The KLA leaders hoped their insurrection would marginalise Rugova as his pacifist policy collapsed in the face of the expected Serb backlash. Rugova's support has remained remarkably resilient, however. This has led to increasingly tense divisions among the Kosovar Albanians. While all eyes were on the internal power struggle in Albania in mid-September, the KLA liquidated one of its ex-commanders, Ahmet Krasniqui, in Tirana, apparently for changing sides to Rugova. In Prishtina, the capital of Kosovo, an attempt was made to murder one of Rugova's closest aides. The brutally successful Serb counter-offensive which reversed the KLA's early dramatic gains has set Kosovar Albanians at each others' throats.

During these events, the West has not been quite the naive and feeble bystander described by many advocates of intervention. Far from being mesmerised by Milosevic as it was in the early 1990s, the West, led by the United States, has been trying to topple him - but by indirect means. Just as the Nato presence in Bosnia has avoided a head-on clash with the leading Serb war criminals and preferred to catch only small fry while trying to induce the Serb elite there to back the Dayton settlement, so in rump Yugoslavia a variety of covert means have been deployed to undermine Milosevic.

The West backed his former protege, Milo Djukanovic, the President of Yugoslavia's other republic, Montenegro, in the hope that he would ally with ex-Serbian nationalists-turned-democrats such as Zoran Djindjic in Belgrade and overthrow Milosevic. When the KLA campaign began in spring and Nato's sabre also started to rattle, it was confidently hoped that war- and sanctions-weary Serbs might go out on the streets again and stay there till Milosevic resigned. Nothing of the sort happened. Unfortunately ordinary Serbs prefer a consistent nationalist bigot to yesterday's ethnic cleanser who turned coat for a decent dollar advance. Sadly the West has yet to put its money and influence behind any Serbian opponent of Milosevic who enjoys real public respect.
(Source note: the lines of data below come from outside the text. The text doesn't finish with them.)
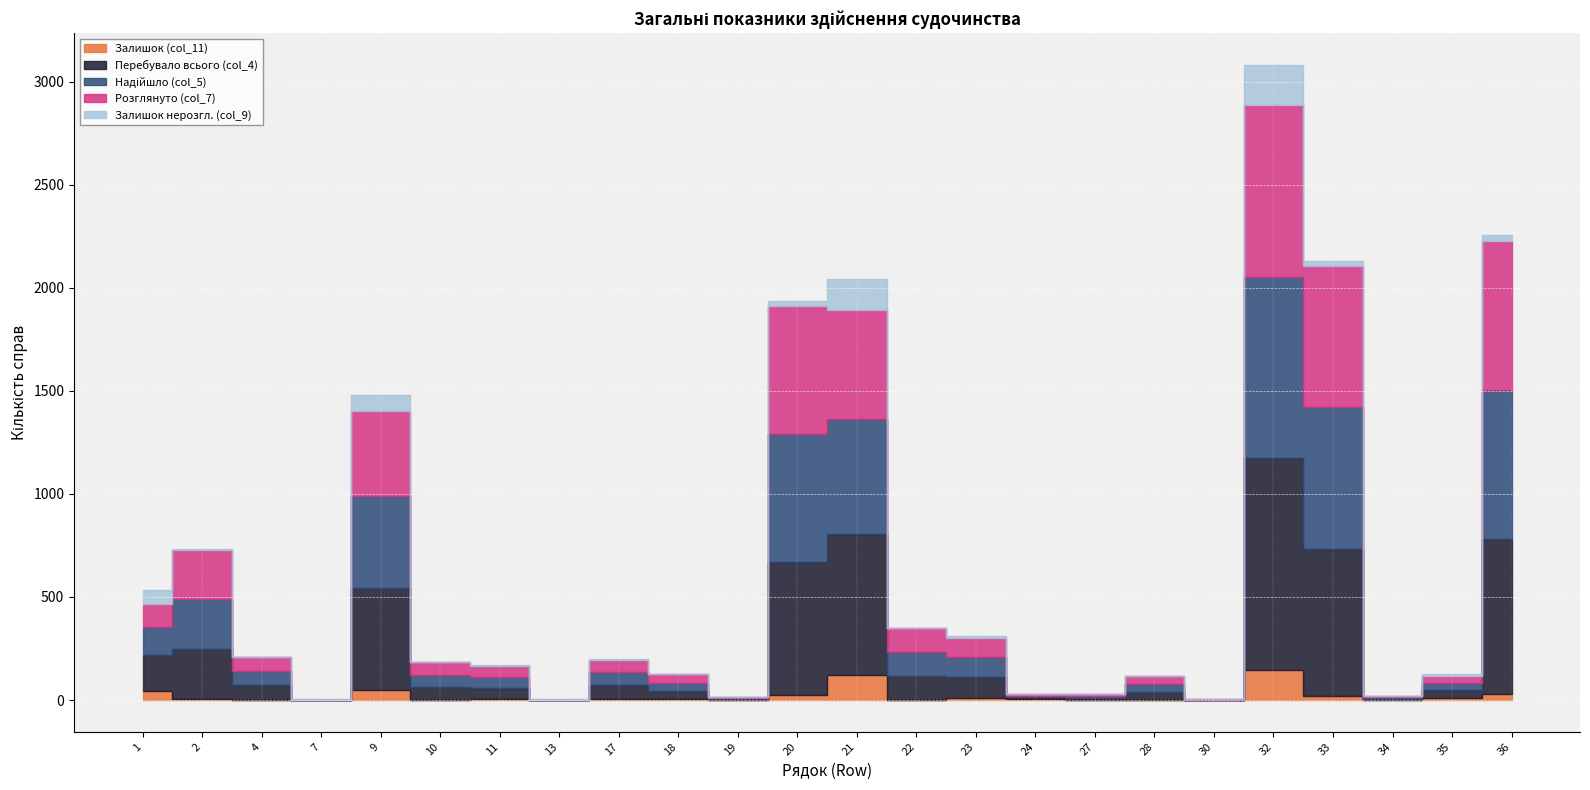

At which category does Перебувало всього (col_4) reach its first local peak?

2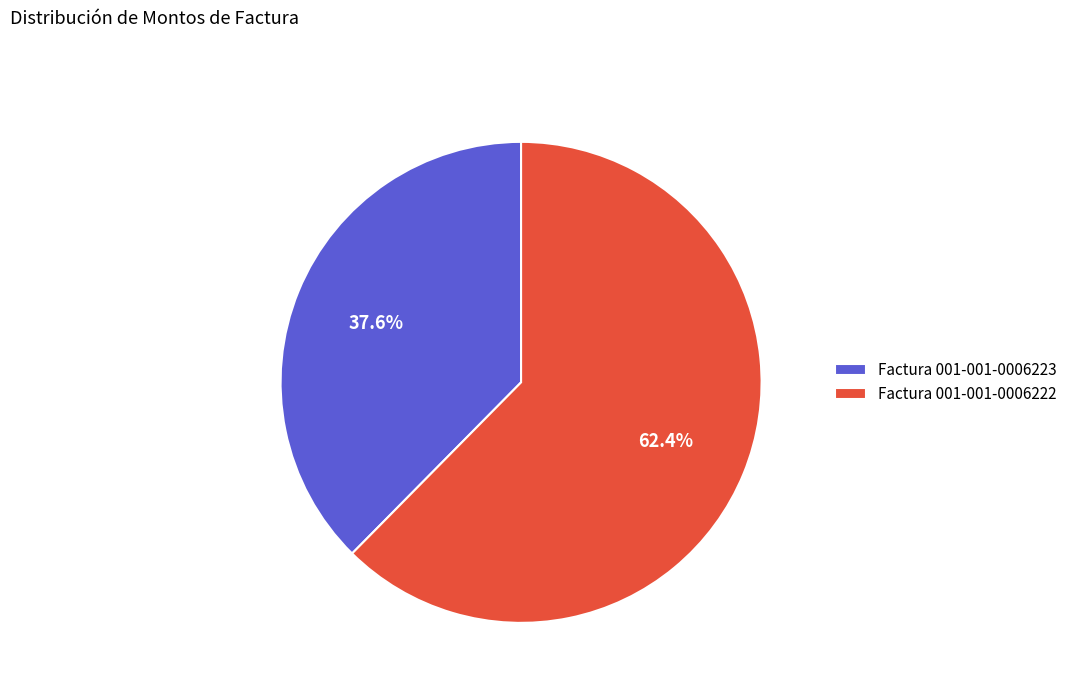

The Factura 001-001-0006223 slice represents 23% of the pie. True or false?

False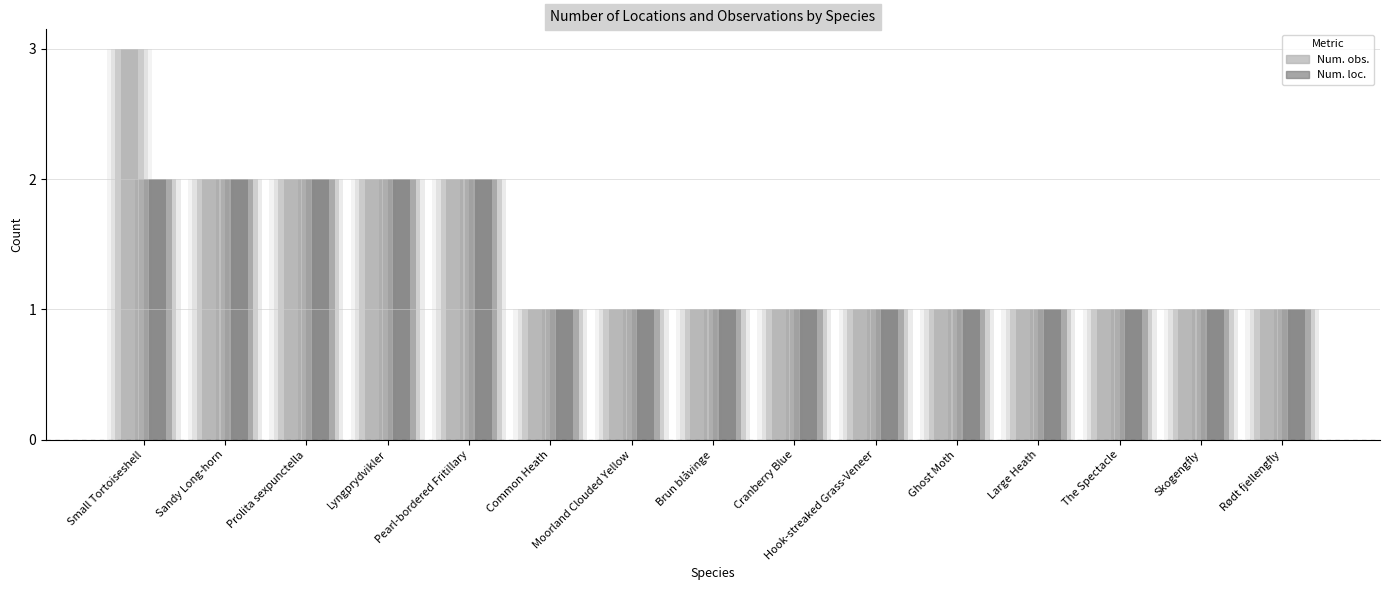

Rank the series by their average value, from lowest to highest.

Num. loc., Num. obs.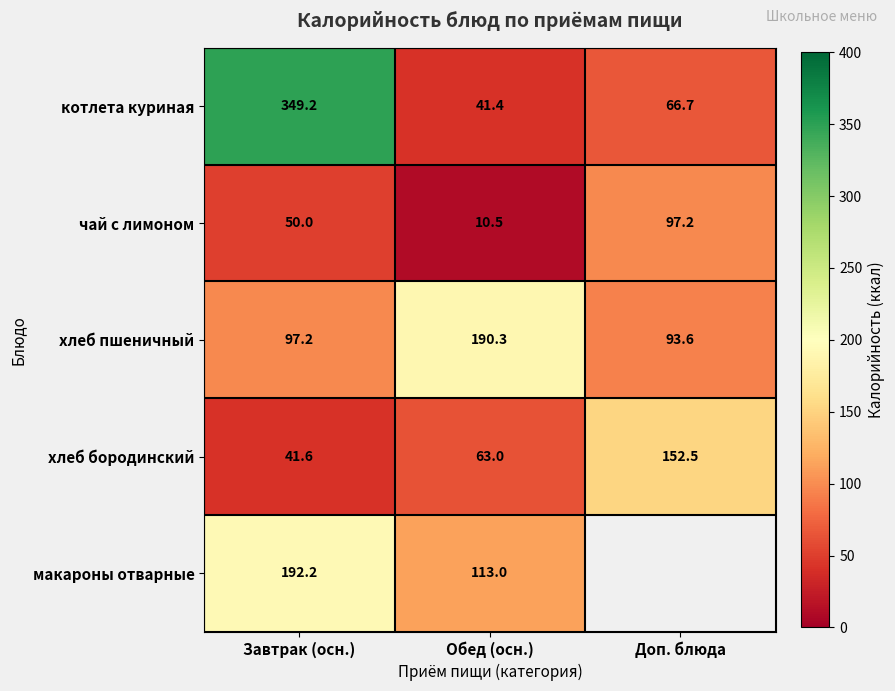

Is it true that котлета куриная equals 91.2 at Доп. блюда?

False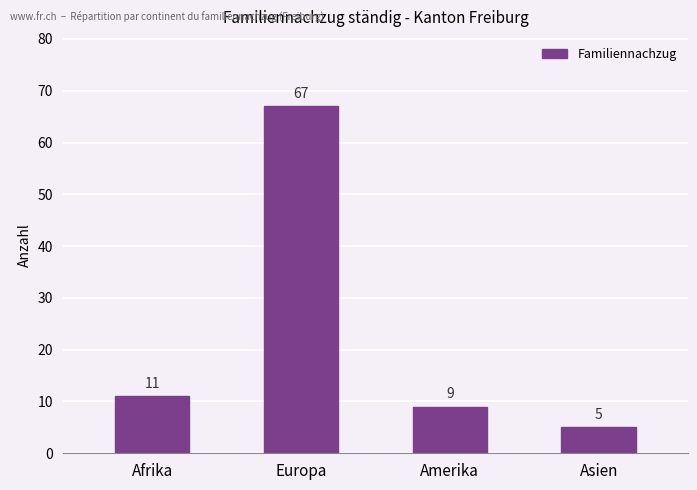

Rank the categories by value from highest to lowest.

Europa, Afrika, Amerika, Asien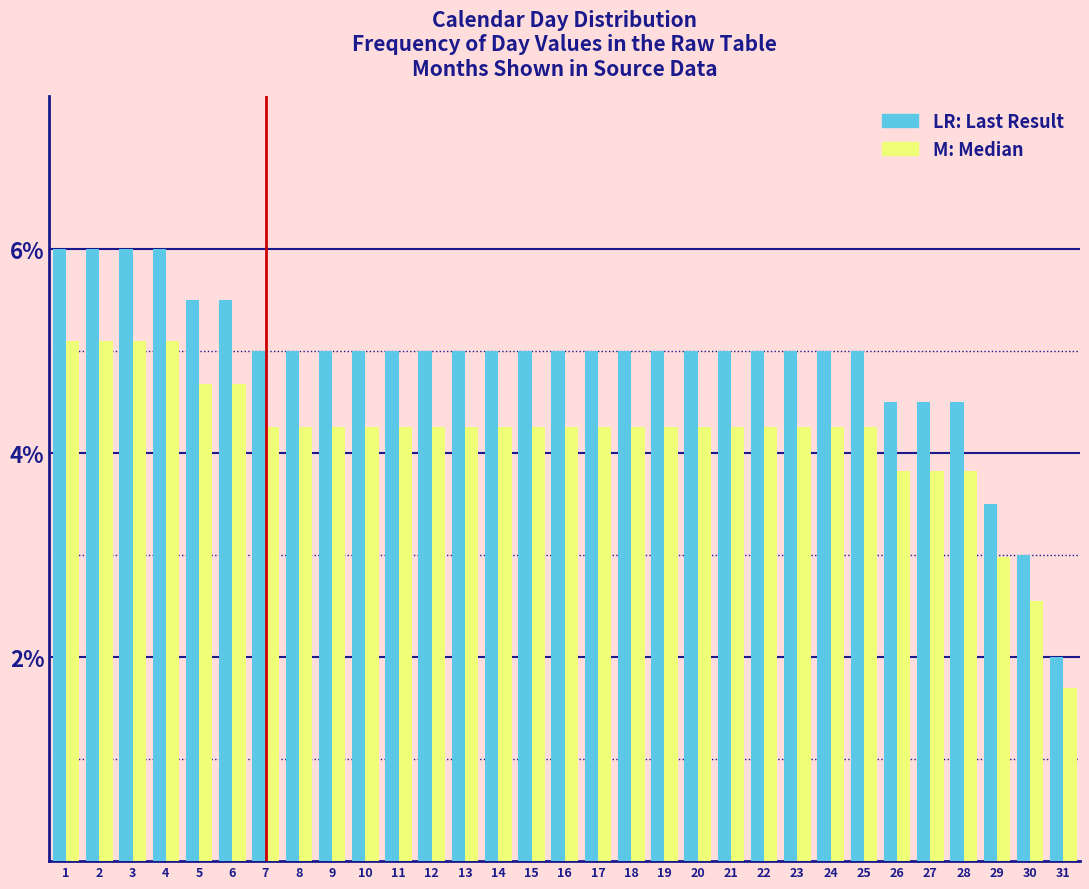

What is the total value across all series at 2?

11.1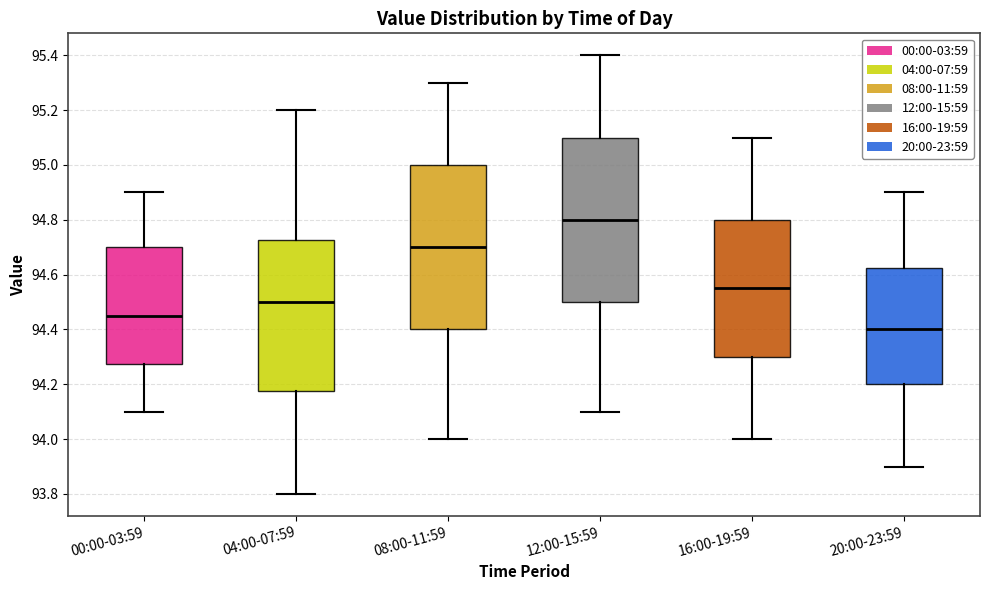

Where is the upper edge of the box for 12:00-15:59 on the y-axis? The values are not printed on the chart, so give them approximately, as read against the axis.

95.10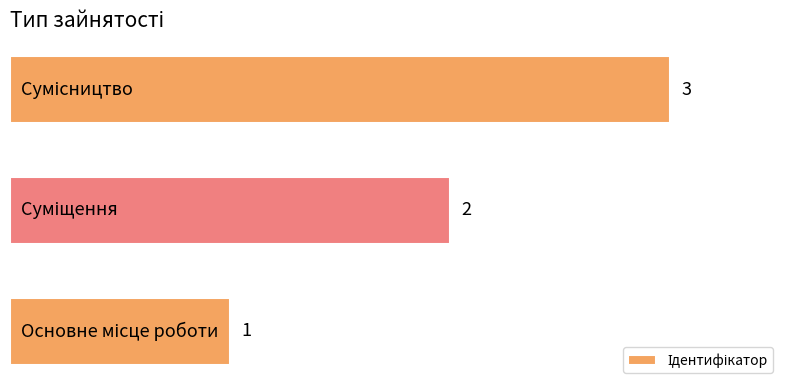

Count the values in the range 1 to 3.

3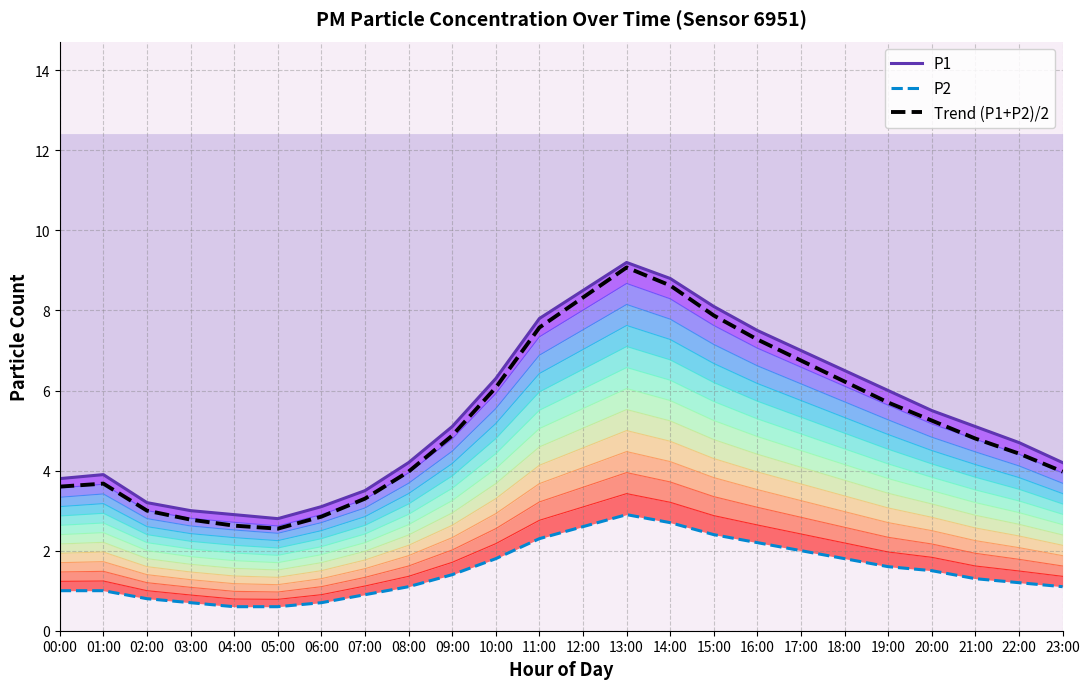

True or false: P2 and Trend (P1+P2)/2 cross at least once.

False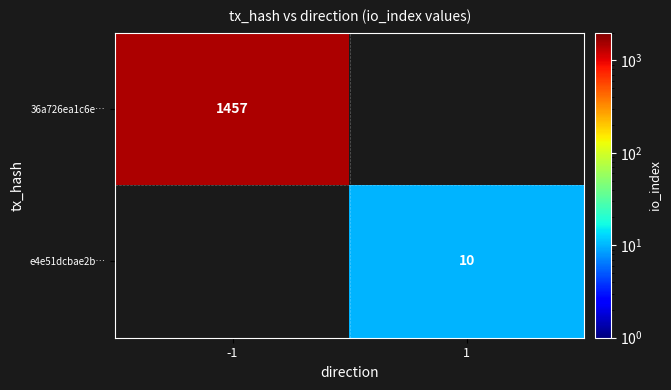

True or false: e4e51dcbae2b… has a value of 10 at 1.

True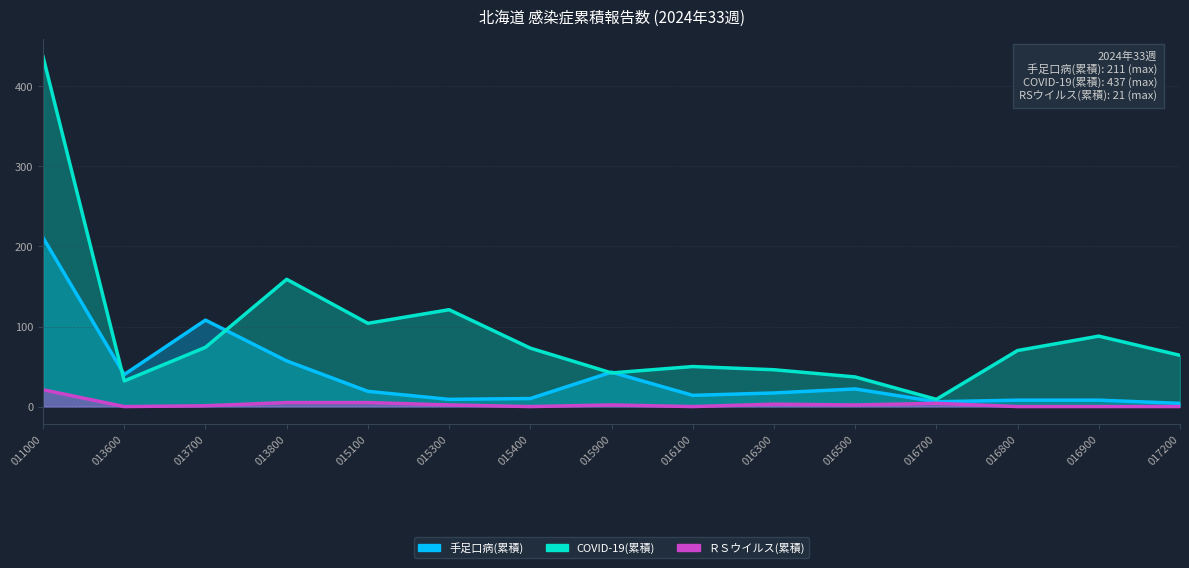

What is the difference between the ＲＳウイルス(累積) values at 015900 and 016800?

2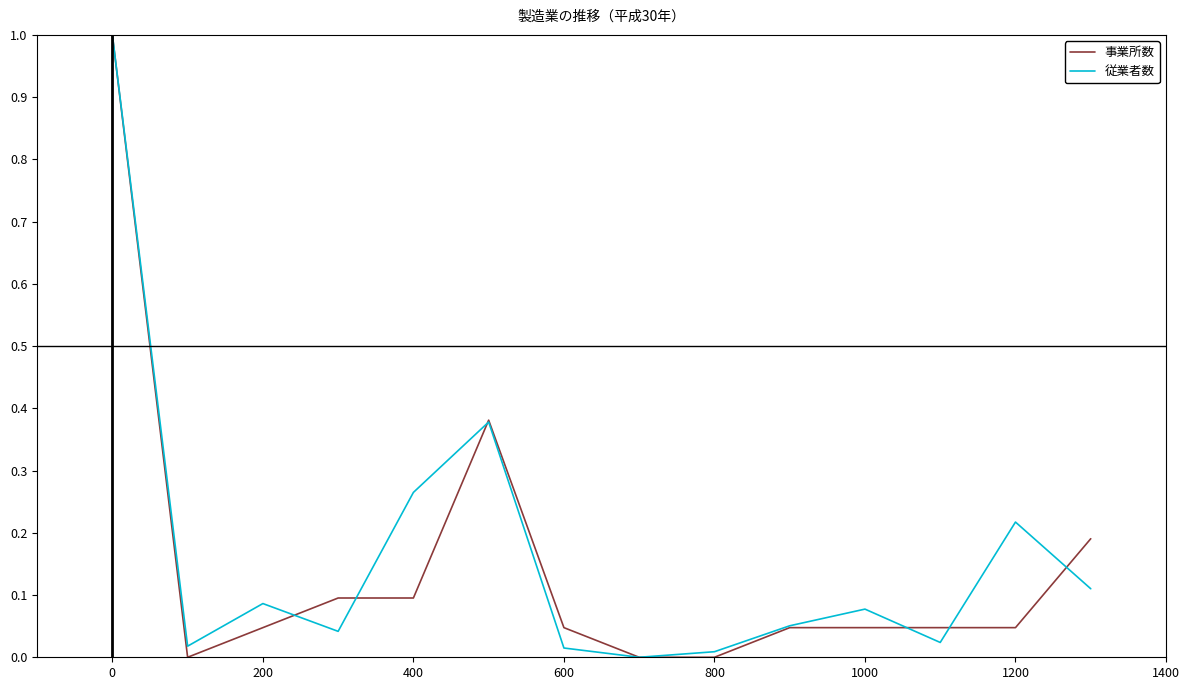

How many lines are shown in the chart?

2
Nato air strikes are not likely to remove Milosevic from power. They may even cement his position. In any case, on past form, a few US cruise missiles will strike a few Yugoslav military bases sometime this week. As with Saddam so with Slobodan: Clinton's preferred use of force is a hands-off, safe-distance approach. By then, or certainly shortly afterwards, Milosevic will have agreed to let in the caravan of international humanitarian aid. The Serbs learnt in Bosnia how to cream off 60 per cent of Western aid and will happily do so again. So honours will be even. The West will have pretended to thunder and Belgrade will pretend to have been hit by lightning.

If Nato sent in ground forces to expel the Serbs, it would create the independent Kosovo demanded by the KLA and, frankly, almost all Albanians. This would destabilise Macedonia and other neighbours, and the West does not want that. In any case, risking ground troops in a two-front war to expel the Serbs and control the KLA is simply something Nato would be mad to do. So Kosovo will fester. A cold winter will calm the fighting but not diminish the antagonism and in spring we will hear the cries of "never again" again.

Mark Almond is lecturer in modern history at Oriel College, Oxford, and author of 'Europe's Backyard War' (Heinemann, 1992).